Royal consort of Goryeo
- Tenure: c.1385–1388
- Coronation: c.1385
- Predecessor: Royal Consort Jeong
- Successor: Royal Consort Seon
- Born: Bonggayi Goryeo
- Spouse: U of Goryeo
- House: Jo clan (by birth) House of Wang (by marriage)
- Father: Jo Yeong-gil (조영길)
- Mother: servant of Yi In-im
- Religion: Buddhism

= Deokbi Jo =

Goryeo consort (fl. 14th century)

Royal Consort Deok of the Jo clan, personal name Bonggayi was a Korean Royal Consort as the 7th wife of King U of Goryeo. She was also known as Princess Suknyeong or Consort Heon.
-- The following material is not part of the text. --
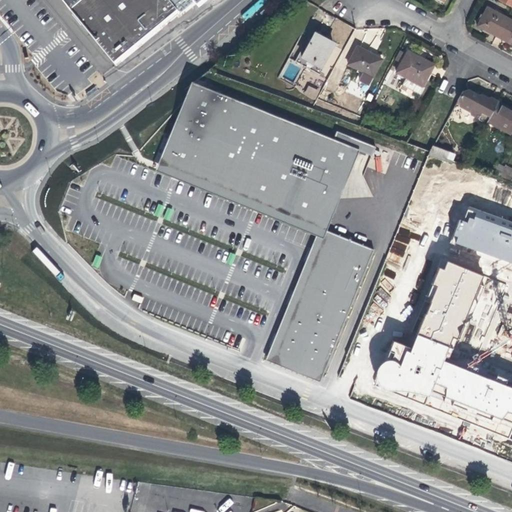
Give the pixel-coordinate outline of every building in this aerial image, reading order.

She firstly met King U at Yi In-im's house in 1384 and, gaining his favour, soon became his consort. Following this, her father was given a horse while the king and Bonggayi went to the suburbs every day together. Due to old laws called "Cheonjasumobeop", which decreed that if parents were enslaved, then children would have the same status, Bonggayi was regarded as Yi's slave. However, her family status was changed after she became a royal consort.

In the same year, Consort Suk became jealous that Bonggayi was the king's favourite concubine at this time. Then, in 1385, Bonggayi was made Princess Suknyeong and promoted to Consort Heon a year later while living in Suknyeong Mansion which was specially made for her. The king became very angry after discovering that there weren't any gem decorations to give to her. She formally became Consort Deok in 1387 after accused Consort Suk for wearing such impolite accessories and advised the king to not kill innocent people recklessly.

In 1388, alongside the king and his other consorts, they were all exiled to Saga while Bonggayi's father was exiled and died after he caught of sneaking into Gaegyeong.